我以前說到過,塔木德式猶太人追求的是“全相”,這種全相超脫個人意誌而存在。麵對神聖的上帝,一個人無權扼殺某個事情的任何一種可能發生的形態,正如在正統猶太教徒的眼裏,個人喜好或時空現實都必須為律法的一致而服務。有一個極好的“煙囪”笑話確實說明了這類邏輯,我發現這個笑話有十多個版本,但比較一下,最好的版本應該是下麵這種模式:

 

一個年輕人問一個拉比:“拉比,我希望學習猶太教法典,你是偉大的拉比,你可以給我講講猶太法典嗎?”

   

拉比說:“你懂阿拉姆文嗎?”年輕人說:“不!我不懂。”拉比又問:“那你懂希伯來語嗎?”年輕人接著說:“不!我也不懂。”拉比又問:“那麽,你了解過希伯來《聖經》嗎?”年輕人說:“不,拉比,我沒有係統了解過。但不要緊,我是耶魯大學哲學專業的學生,我的智力沒問題,你還是給我講講猶太教法典吧。

 

拉比對那個年輕人說,他在耶魯的那種智力對學習猶太教法典助益不大,然後拉比接著說:“年輕人,我可以給你舉例子來解釋,我可以先向你提個問題嗎?如果有兩個猶太人從一個高大的煙囪裏掉了下去,其中一個滿身是煙灰,而另一個卻很幹淨,那麽他們誰會先去洗身子呢?”

  “當然是那個身上髒了的人!”

  “你錯了,應該是那個身上幹淨的人去洗澡。讓我們看看這裏的邏輯是什麽吧,你想想,那個髒漢子看到幹淨漢子會想:‘我的身上一定也是幹淨的。’而身上幹淨的人,看到滿身是煙灰的人,就以為自己可能和他一樣髒。所以,他當然會去洗澡。”

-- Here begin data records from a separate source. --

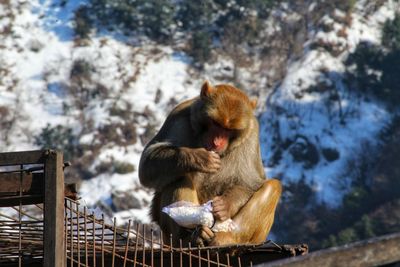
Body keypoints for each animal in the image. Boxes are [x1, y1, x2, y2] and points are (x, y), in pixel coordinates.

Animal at [139, 81, 282, 247]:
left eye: (228, 129)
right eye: (215, 123)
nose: (217, 142)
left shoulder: (252, 133)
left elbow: (251, 181)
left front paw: (225, 205)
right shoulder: (179, 117)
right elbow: (147, 165)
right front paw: (199, 158)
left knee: (273, 186)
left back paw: (227, 238)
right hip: (169, 235)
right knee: (179, 176)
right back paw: (192, 236)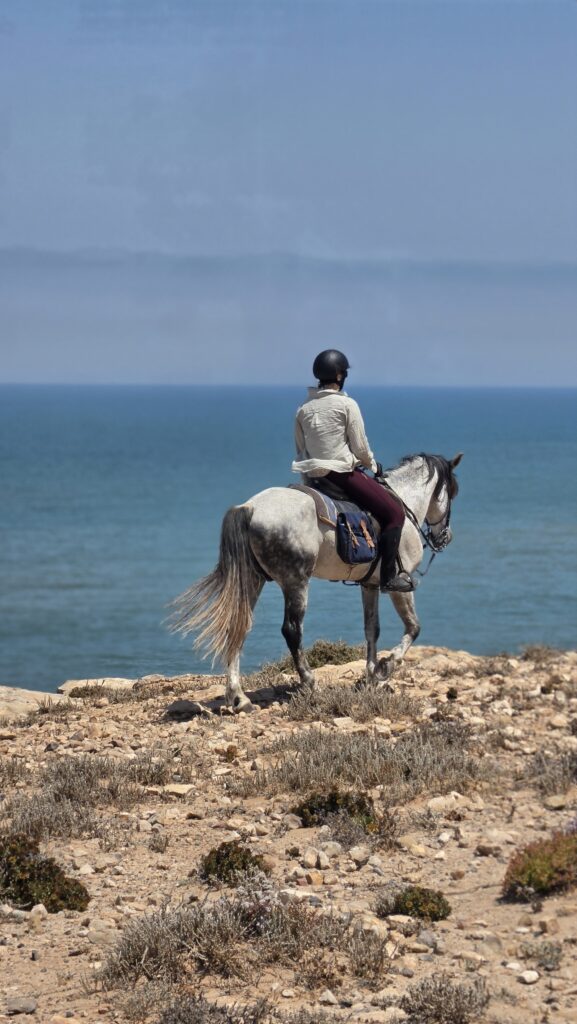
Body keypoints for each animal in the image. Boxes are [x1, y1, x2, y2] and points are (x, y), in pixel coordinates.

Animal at [171, 452, 463, 712]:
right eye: (453, 491)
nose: (445, 537)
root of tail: (249, 508)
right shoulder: (398, 585)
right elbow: (413, 627)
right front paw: (385, 668)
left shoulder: (369, 585)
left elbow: (372, 629)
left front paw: (370, 676)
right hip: (296, 581)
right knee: (292, 631)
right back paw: (309, 683)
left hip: (253, 580)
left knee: (238, 626)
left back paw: (239, 698)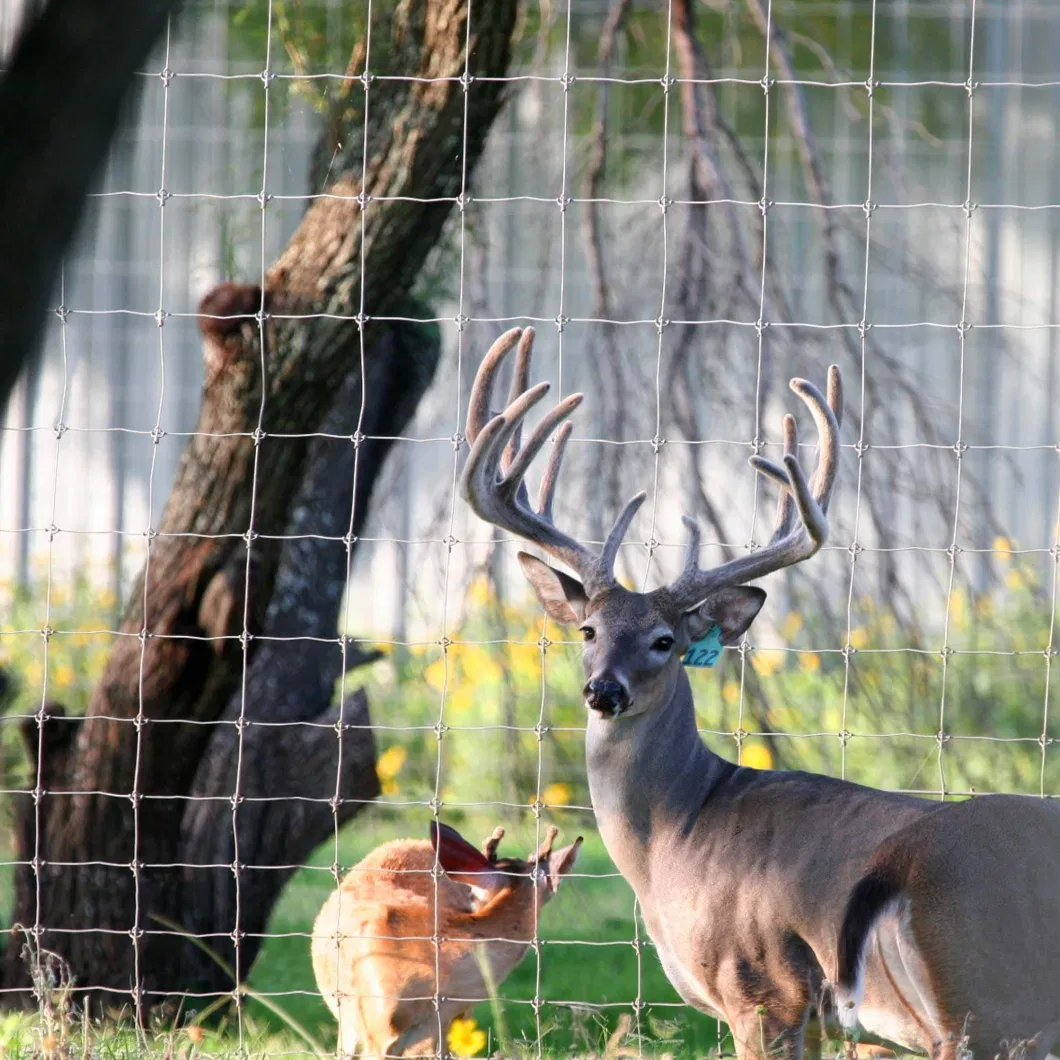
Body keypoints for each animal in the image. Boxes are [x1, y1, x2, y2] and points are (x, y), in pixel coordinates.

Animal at [460, 326, 1060, 1060]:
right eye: (588, 629)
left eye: (664, 640)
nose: (603, 691)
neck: (676, 837)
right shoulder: (857, 1029)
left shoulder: (763, 990)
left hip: (983, 1003)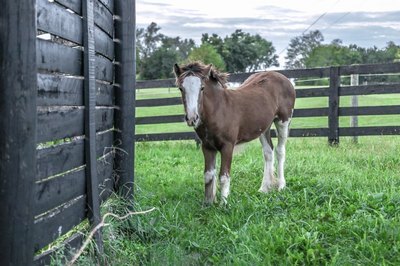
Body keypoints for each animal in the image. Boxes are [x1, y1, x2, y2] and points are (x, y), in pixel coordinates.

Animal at [173, 62, 296, 204]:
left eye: (202, 88)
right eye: (181, 88)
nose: (192, 118)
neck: (219, 110)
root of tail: (283, 78)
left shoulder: (227, 146)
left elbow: (224, 176)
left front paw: (223, 203)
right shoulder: (207, 146)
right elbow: (208, 175)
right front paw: (208, 203)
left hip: (283, 121)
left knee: (280, 150)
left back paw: (281, 186)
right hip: (263, 127)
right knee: (268, 152)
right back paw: (264, 189)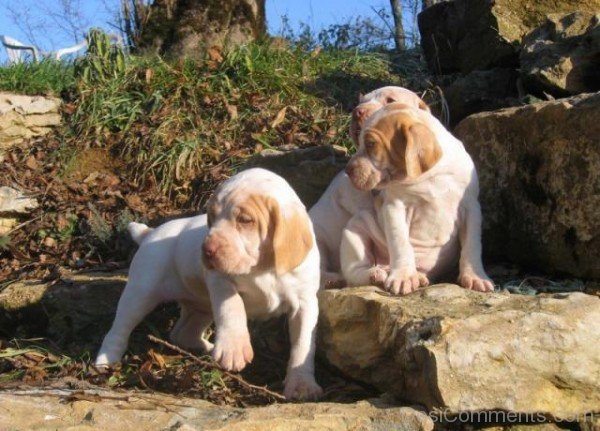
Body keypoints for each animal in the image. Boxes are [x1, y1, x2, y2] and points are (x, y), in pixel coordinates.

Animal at [95, 168, 324, 402]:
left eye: (245, 220)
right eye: (211, 218)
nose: (206, 250)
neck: (263, 268)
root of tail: (150, 233)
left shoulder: (305, 304)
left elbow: (303, 343)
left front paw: (302, 384)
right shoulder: (220, 281)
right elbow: (232, 307)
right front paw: (233, 347)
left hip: (200, 308)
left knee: (182, 333)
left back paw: (207, 347)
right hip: (140, 294)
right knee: (119, 329)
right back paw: (106, 360)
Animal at [342, 103, 492, 296]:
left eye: (371, 144)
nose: (347, 170)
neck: (430, 176)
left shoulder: (471, 209)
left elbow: (472, 246)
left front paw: (475, 277)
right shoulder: (394, 208)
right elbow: (401, 243)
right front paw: (404, 276)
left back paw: (416, 276)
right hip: (355, 229)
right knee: (353, 272)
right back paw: (377, 274)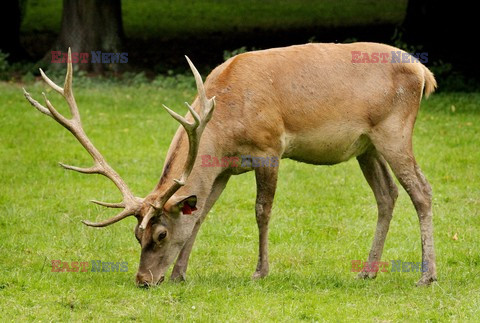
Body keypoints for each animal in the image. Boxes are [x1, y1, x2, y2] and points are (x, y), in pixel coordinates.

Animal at [24, 42, 436, 286]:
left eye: (159, 235)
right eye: (137, 235)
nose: (142, 280)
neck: (222, 125)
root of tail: (424, 73)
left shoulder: (270, 148)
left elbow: (262, 211)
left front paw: (260, 271)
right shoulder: (221, 169)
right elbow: (201, 213)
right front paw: (180, 273)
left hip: (395, 131)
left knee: (422, 190)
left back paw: (426, 276)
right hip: (366, 146)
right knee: (387, 195)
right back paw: (367, 271)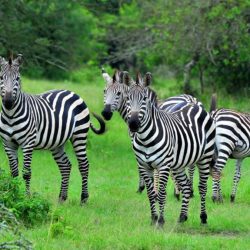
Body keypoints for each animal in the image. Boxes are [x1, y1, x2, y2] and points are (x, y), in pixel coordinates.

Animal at [0, 54, 105, 203]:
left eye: (18, 78)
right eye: (1, 78)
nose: (8, 102)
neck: (10, 115)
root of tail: (72, 92)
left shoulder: (27, 143)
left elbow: (26, 173)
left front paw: (26, 198)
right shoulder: (8, 144)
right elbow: (13, 173)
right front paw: (12, 194)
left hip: (79, 135)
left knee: (84, 165)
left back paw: (83, 198)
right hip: (57, 142)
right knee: (65, 165)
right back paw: (62, 198)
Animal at [125, 73, 215, 227]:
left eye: (144, 99)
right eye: (127, 98)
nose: (133, 124)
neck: (145, 139)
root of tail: (195, 104)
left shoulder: (163, 166)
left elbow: (161, 194)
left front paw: (160, 221)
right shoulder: (143, 166)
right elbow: (151, 194)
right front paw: (153, 218)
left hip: (204, 158)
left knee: (202, 187)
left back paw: (203, 218)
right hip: (179, 164)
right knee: (186, 186)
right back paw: (182, 217)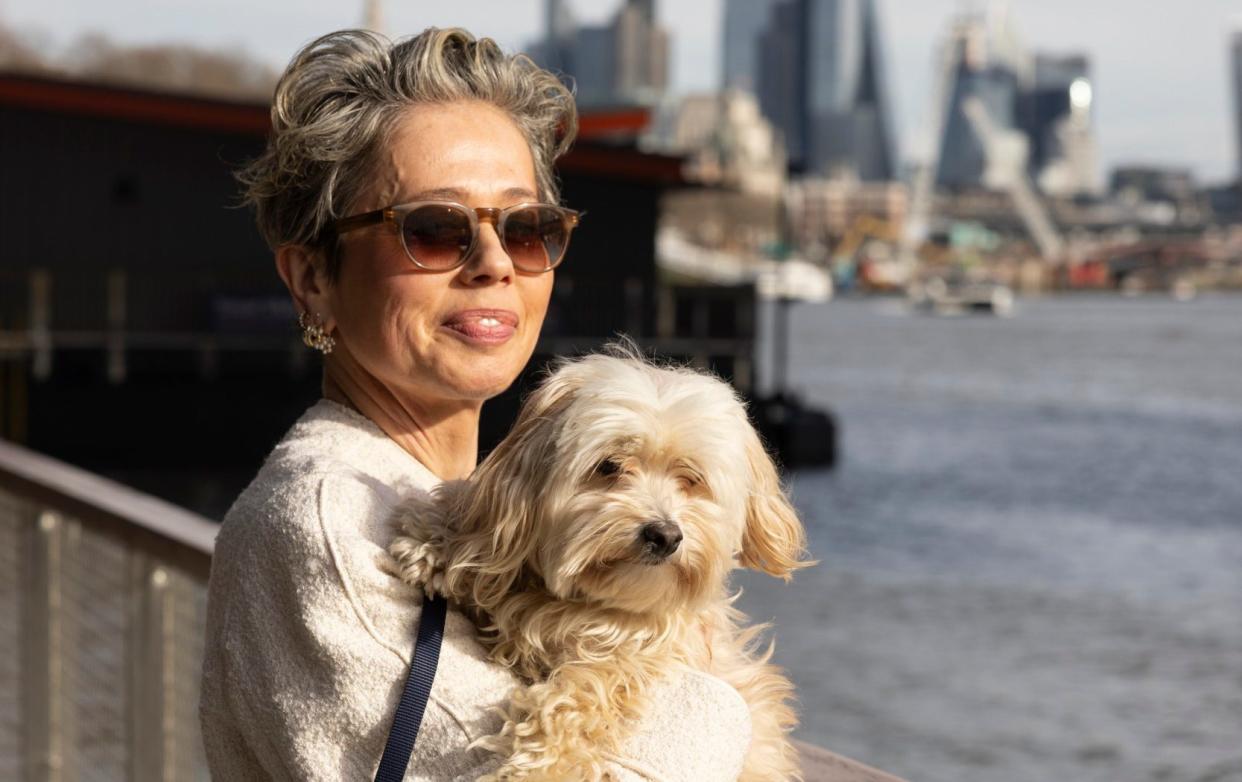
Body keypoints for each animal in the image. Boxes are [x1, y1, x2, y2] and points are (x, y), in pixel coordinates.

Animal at [389, 350, 814, 782]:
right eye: (609, 466)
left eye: (691, 478)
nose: (665, 535)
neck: (586, 605)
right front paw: (437, 542)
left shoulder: (636, 653)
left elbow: (583, 691)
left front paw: (540, 767)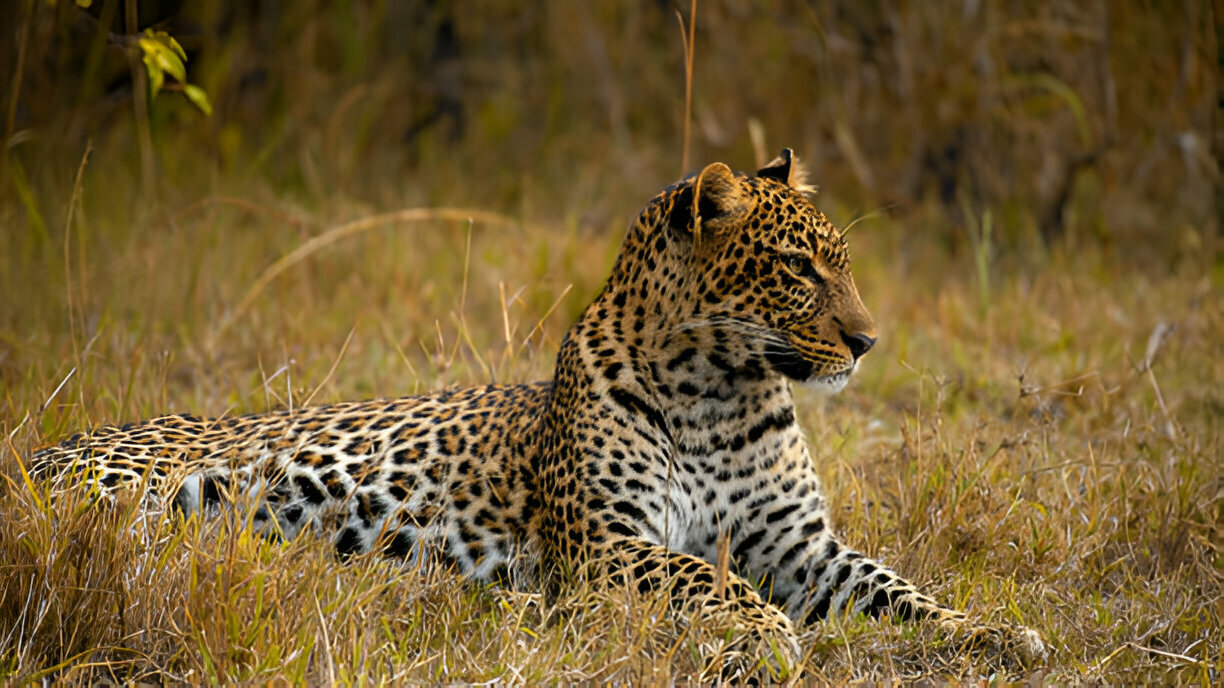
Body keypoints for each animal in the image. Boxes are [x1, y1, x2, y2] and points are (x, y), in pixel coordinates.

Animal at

  “見鬼!”年輕人嘀咕一句,接著說:“再給我一次測試吧!”

  “好的!我要再問你第二個問題,他們兩個人後來又一次掉進了高大的煙囪——你說說看,究竟誰會先去洗澡?”拉比問道。

  “這次我知道了,一定是那個幹淨的人!”

  “不!你又錯了,答案應該是那個身上弄髒的人去洗澡。讓我們看看這裏的邏輯吧,你想想,身上幹淨的人在看到對麵的髒漢子後,正準備去洗澡,但是他看到那個髒漢子不去洗澡,所以意識到自己並不髒,所以並不去洗澡;但那個髒漢子看到對方打算去洗澡,就覺得自己身上是髒的,所以他就去洗澡了。”

   “暈菜!”年輕人嘀咕一句,接著說:“再給我一次測試吧!”

   “好的!我再你第三個問題。他們兩個人第三次從煙囪裏掉下來——誰又會去洗澡呢?”

  “那當然是那個弄髒了身子的人!”

  “不!你還是錯了!答案應該是兩個人都不去洗澡。讓我們看看這裏的邏輯吧,你想想,身上幹淨的人在看到對麵的髒漢子後,正準備去洗澡,但是他看到那個髒漢子不去洗澡,所以意識到自己並不髒,所以並不去洗澡;而那個髒漢子看到對方最終沒有去洗澡,自己也就覺得自己似乎並不髒,所以他也不去洗澡了。”

   “搞什麽搞嘛!”年輕人嘀咕一句,接著說:“再給我最後一次測試吧!”

   “好的!我再你第四個問題。他們兩個人第四次從煙囪裏掉下來——誰又會去洗澡呢?”

   “你別再忽悠我了!答案是兩個人都不去洗澡!”

   

“年輕人,這次你又錯了!答案應該是兩個人都去洗澡。讓我們看看這裏的邏輯吧,你想想,身上幹淨的人在看到對麵的髒漢子後,便以為自己是髒的,於是他去洗澡了,而髒漢子看到對方去洗澡就覺得自己身上肯定是髒的,所以他也一樣去洗澡了!”

   “拉比,我頭都暈了!你還能給我一個測試嗎!我想我這次能應付了!”

   “好的!我再你第五個問題。他們兩個人第五次從煙囪裏掉下來——誰又會去洗澡呢?”

   “別玩我了,拉比,答案是兩個人都不去洗澡!”

   “年輕人,我說過你不會學習塔木德!你什麽時候見過兩個人從同一個煙囪裏掉下來,其中一個滿身是煙灰,而另一個人很幹淨的事情嗎?這怎麽可能呢!?”

   年輕人從椅子上跳起來,大聲反駁說:“不對,偉大的拉比!你同時給了我五個自相矛盾的結論,但你說這些都是答案。這怎麽可能呢!?!”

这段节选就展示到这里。